● Passage to read
---
In many ways it feels like yesterday. That sense of envy, the homage to stressed-out Village life (capital intentional) where people are happy and unhappy at the same time, where humdrum jobs and complicated (or non-existent) love lives are made bearable by the people you hang out with. I was almost seventeen and it seemed such a carefree way to live: these twenty-somethings who existed in a hubbub of late films and spontaneous baking sessions and endless cups of coffee. I had just found, in the real world, an uneasy point of entry into a peer group in which I never really belonged and in which I was, for the most part, an outsider: a Gunther to everybody else’s Ross and Rachel, surrounded by ostensibly lovely people who would never actually call me.

But when you’re that age recognition of any sort is important, and you start to draw parallels. During more reflective moments, in evening conversations conducted over cider or Grolsch in our local pub, I would compare myself to Ross – heartfelt, sincere and slightly pathetic Ross. The analogy worked: Ross really was a bit of a dickhead. I didn’t see it at the time, seeing as I only recognised what how awful I was years down the line. Still, Phoebe was always my favourite – good old Phoebe, who was unable to think a sentence through in her head before saying it out loud (“There isn’t always time!”) and whose songs alone made the show worth watching, if only to detract from the tedium that was the Ross and Rachel love story. They wound up having a baby (by accident) and settling down, presumably in Scarsdale where the schools are good. We don’t know. I still don’t think I’ve seen that last series; the novelty had long worn off and my life had moved on.

It’s become fashionable to sneer at Friends, to dump the word ‘problematic’ into discussion as if that covered the multitude of readings: as if it is as simple as calling it homophobic (it isn’t), fat-shaming (guilty) and disproportionately white (so were the social lives of most people watching it). As ever, things are more complicated and as ever, the internet isn’t interested in grey, not least when black and white looks so much prettier. As far as I’m concerned Friends lost some of its sheen once it became markedly less Jewish, at least in terms of the humour it was producing, and when the characters disappeared up their own backsides in order to become stereotypical parodies of themselves, instead of rounded people: in other words, taking what the audience found funny and building the entire show around it, rather than writing something that could actually be called interesting. But I had this conversation a couple of years back, if you can call ‘conversation’ an eight-hundred word pot-stirrer I did for Metro that actually did reasonable traffic, not least because there were a number of people willing to haul me over the coals for it – or, as a particularly cynical American wrote on Twitter, ‘The one where the straight white man gets to have his say’.
---
● Instructions
1. Repeat the essay about the TV show Friends word for word, in its entirety.
2. Reproduce the part of the entries that opens with the line containing "Document page, 1500x1125 pixels." and closes with the line containing "text_box Error: C", including both of those lines, and nothing else.
---
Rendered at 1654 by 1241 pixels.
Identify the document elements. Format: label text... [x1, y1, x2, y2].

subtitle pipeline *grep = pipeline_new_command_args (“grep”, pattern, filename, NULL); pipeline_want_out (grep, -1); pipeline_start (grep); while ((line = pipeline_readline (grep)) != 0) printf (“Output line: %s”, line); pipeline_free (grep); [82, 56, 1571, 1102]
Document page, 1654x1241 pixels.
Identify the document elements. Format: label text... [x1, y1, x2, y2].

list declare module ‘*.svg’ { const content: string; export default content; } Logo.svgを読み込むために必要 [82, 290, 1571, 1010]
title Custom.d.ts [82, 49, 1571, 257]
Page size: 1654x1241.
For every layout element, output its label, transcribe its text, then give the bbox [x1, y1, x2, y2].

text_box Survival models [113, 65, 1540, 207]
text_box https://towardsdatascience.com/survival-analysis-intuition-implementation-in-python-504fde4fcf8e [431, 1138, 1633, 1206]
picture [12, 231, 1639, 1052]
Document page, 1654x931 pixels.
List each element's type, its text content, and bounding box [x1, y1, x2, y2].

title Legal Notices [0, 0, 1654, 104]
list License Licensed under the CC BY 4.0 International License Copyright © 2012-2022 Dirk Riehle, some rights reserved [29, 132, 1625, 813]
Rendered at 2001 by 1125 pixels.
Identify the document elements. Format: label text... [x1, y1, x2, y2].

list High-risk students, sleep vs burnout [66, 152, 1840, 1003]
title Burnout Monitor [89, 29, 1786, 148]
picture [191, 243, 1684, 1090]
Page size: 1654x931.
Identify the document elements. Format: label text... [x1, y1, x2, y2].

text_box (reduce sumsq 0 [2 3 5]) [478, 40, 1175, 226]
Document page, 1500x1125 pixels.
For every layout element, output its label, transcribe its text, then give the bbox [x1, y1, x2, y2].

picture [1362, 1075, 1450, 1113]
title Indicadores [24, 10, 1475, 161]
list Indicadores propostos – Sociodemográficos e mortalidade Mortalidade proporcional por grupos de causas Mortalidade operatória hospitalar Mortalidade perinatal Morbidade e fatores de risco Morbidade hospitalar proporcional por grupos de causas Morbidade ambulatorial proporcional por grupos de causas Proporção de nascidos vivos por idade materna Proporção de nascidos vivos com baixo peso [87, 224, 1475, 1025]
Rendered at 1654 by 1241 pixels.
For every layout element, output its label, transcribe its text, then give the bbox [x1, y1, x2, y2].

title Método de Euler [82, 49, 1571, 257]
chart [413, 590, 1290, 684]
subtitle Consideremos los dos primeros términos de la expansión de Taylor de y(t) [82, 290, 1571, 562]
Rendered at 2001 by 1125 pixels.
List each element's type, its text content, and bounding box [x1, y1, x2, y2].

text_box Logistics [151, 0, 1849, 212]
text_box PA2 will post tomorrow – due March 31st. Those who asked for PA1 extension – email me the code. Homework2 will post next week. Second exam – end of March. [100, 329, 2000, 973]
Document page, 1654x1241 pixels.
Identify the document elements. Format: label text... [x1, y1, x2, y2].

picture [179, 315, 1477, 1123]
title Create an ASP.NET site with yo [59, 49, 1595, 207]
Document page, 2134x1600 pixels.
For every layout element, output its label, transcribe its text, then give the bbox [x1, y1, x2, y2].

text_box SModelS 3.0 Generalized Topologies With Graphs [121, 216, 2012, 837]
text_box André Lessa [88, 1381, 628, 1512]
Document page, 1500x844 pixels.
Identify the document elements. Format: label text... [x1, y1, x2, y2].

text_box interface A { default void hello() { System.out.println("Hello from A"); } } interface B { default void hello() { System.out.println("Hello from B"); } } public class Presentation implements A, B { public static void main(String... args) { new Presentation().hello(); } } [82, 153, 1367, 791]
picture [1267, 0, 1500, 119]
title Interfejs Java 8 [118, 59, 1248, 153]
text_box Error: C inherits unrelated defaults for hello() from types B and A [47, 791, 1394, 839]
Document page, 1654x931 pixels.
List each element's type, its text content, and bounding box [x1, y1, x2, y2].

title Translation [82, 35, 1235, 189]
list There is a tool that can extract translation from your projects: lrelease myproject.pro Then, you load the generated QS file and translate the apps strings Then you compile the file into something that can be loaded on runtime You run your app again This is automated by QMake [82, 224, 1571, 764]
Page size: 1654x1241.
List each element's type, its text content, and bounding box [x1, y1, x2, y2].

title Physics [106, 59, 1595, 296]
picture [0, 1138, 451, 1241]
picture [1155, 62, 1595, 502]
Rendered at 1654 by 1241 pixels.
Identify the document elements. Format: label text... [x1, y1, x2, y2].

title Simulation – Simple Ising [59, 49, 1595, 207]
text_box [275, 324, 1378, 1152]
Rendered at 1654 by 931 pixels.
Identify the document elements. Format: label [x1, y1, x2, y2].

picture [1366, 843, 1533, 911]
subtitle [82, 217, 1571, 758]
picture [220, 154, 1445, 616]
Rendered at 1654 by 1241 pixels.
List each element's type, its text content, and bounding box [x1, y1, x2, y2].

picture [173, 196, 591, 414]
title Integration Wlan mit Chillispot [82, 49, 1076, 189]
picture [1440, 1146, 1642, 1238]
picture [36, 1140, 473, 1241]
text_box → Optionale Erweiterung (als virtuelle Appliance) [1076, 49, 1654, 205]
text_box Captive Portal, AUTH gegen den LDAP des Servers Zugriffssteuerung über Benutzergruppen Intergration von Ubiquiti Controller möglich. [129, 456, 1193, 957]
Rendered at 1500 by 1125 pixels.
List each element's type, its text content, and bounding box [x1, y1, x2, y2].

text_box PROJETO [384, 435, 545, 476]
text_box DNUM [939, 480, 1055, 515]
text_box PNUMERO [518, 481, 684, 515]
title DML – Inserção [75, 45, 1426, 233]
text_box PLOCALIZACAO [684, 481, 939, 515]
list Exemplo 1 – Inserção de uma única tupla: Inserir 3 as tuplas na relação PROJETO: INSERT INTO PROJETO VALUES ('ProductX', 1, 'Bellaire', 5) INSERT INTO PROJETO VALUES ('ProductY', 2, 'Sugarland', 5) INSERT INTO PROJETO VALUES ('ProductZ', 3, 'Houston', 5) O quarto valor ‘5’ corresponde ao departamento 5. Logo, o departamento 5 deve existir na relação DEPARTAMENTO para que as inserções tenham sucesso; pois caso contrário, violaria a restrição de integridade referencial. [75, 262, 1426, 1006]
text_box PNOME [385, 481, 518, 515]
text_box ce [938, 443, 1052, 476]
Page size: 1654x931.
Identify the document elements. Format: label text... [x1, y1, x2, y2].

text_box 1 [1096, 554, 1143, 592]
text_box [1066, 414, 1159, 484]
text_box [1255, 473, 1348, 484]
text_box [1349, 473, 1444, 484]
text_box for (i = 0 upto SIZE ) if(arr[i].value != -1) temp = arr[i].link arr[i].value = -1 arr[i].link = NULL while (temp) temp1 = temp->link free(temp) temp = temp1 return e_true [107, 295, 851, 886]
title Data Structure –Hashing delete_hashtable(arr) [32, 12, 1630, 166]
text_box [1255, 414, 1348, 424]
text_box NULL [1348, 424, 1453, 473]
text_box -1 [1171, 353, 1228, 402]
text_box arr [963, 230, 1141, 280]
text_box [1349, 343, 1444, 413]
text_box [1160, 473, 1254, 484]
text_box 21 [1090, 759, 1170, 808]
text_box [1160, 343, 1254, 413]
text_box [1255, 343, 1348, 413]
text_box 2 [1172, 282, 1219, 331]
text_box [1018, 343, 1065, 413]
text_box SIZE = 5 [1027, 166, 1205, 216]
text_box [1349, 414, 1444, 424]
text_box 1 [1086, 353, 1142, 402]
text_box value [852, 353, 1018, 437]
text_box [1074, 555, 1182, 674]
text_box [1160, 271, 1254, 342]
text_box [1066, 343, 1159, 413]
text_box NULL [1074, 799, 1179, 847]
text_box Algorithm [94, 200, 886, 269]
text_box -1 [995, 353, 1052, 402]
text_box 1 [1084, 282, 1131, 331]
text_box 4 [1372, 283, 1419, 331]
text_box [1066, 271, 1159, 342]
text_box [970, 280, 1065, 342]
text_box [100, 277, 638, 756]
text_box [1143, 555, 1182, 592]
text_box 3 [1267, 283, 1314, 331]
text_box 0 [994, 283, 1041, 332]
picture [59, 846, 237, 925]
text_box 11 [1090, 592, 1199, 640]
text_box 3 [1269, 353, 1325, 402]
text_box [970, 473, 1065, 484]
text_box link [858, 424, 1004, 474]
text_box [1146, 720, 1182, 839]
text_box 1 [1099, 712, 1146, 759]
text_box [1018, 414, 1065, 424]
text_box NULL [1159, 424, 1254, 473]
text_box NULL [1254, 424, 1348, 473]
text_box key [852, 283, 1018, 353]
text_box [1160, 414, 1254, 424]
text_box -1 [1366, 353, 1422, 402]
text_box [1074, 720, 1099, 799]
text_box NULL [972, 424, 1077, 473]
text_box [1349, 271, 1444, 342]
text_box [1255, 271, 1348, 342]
---
● Solutions to the tasks
1.
In many ways it feels like yesterday. That sense of envy, the homage to stressed-out Village life (capital intentional) where people are happy and unhappy at the same time, where humdrum jobs and complicated (or non-existent) love lives are made bearable by the people you hang out with. I was almost seventeen and it seemed such a carefree way to live: these twenty-somethings who existed in a hubbub of late films and spontaneous baking sessions and endless cups of coffee. I had just found, in the real world, an uneasy point of entry into a peer group in which I never really belonged and in which I was, for the most part, an outsider: a Gunther to everybody else’s Ross and Rachel, surrounded by ostensibly lovely people who would never actually call me.

But when you’re that age recognition of any sort is important, and you start to draw parallels. During more reflective moments, in evening conversations conducted over cider or Grolsch in our local pub, I would compare myself to Ross – heartfelt, sincere and slightly pathetic Ross. The analogy worked: Ross really was a bit of a dickhead. I didn’t see it at the time, seeing as I only recognised what how awful I was years down the line. Still, Phoebe was always my favourite – good old Phoebe, who was unable to think a sentence through in her head before saying it out loud (“There isn’t always time!”) and whose songs alone made the show worth watching, if only to detract from the tedium that was the Ross and Rachel love story. They wound up having a baby (by accident) and settling down, presumably in Scarsdale where the schools are good. We don’t know. I still don’t think I’ve seen that last series; the novelty had long worn off and my life had moved on.

It’s become fashionable to sneer at Friends, to dump the word ‘problematic’ into discussion as if that covered the multitude of readings: as if it is as simple as calling it homophobic (it isn’t), fat-shaming (guilty) and disproportionately white (so were the social lives of most people watching it). As ever, things are more complicated and as ever, the internet isn’t interested in grey, not least when black and white looks so much prettier. As far as I’m concerned Friends lost some of its sheen once it became markedly less Jewish, at least in terms of the humour it was producing, and when the characters disappeared up their own backsides in order to become stereotypical parodies of themselves, instead of rounded people: in other words, taking what the audience found funny and building the entire show around it, rather than writing something that could actually be called interesting. But I had this conversation a couple of years back, if you can call ‘conversation’ an eight-hundred word pot-stirrer I did for Metro that actually did reasonable traffic, not least because there were a number of people willing to haul me over the coals for it – or, as a particularly cynical American wrote on Twitter, ‘The one where the straight white man gets to have his say’.

2.
Document page, 1500x1125 pixels.
For every layout element, output its label, transcribe its text, then give the bbox [x1, y1, x2, y2].

picture [1362, 1075, 1450, 1113]
title Indicadores [24, 10, 1475, 161]
list Indicadores propostos – Sociodemográficos e mortalidade Mortalidade proporcional por grupos de causas Mortalidade operatória hospitalar Mortalidade perinatal Morbidade e fatores de risco Morbidade hospitalar proporcional por grupos de causas Morbidade ambulatorial proporcional por grupos de causas Proporção de nascidos vivos por idade materna Proporção de nascidos vivos com baixo peso [87, 224, 1475, 1025]
Rendered at 1654 by 1241 pixels.
For every layout element, output its label, transcribe its text, then give the bbox [x1, y1, x2, y2].

title Método de Euler [82, 49, 1571, 257]
chart [413, 590, 1290, 684]
subtitle Consideremos los dos primeros términos de la expansión de Taylor de y(t) [82, 290, 1571, 562]
Rendered at 2001 by 1125 pixels.
List each element's type, its text content, and bounding box [x1, y1, x2, y2].

text_box Logistics [151, 0, 1849, 212]
text_box PA2 will post tomorrow – due March 31st. Those who asked for PA1 extension – email me the code. Homework2 will post next week. Second exam – end of March. [100, 329, 2000, 973]
Document page, 1654x1241 pixels.
Identify the document elements. Format: label text... [x1, y1, x2, y2].

picture [179, 315, 1477, 1123]
title Create an ASP.NET site with yo [59, 49, 1595, 207]
Document page, 2134x1600 pixels.
For every layout element, output its label, transcribe its text, then give the bbox [x1, y1, x2, y2].

text_box SModelS 3.0 Generalized Topologies With Graphs [121, 216, 2012, 837]
text_box André Lessa [88, 1381, 628, 1512]
Document page, 1500x844 pixels.
Identify the document elements. Format: label text... [x1, y1, x2, y2].

text_box interface A { default void hello() { System.out.println("Hello from A"); } } interface B { default void hello() { System.out.println("Hello from B"); } } public class Presentation implements A, B { public static void main(String... args) { new Presentation().hello(); } } [82, 153, 1367, 791]
picture [1267, 0, 1500, 119]
title Interfejs Java 8 [118, 59, 1248, 153]
text_box Error: C inherits unrelated defaults for hello() from types B and A [47, 791, 1394, 839]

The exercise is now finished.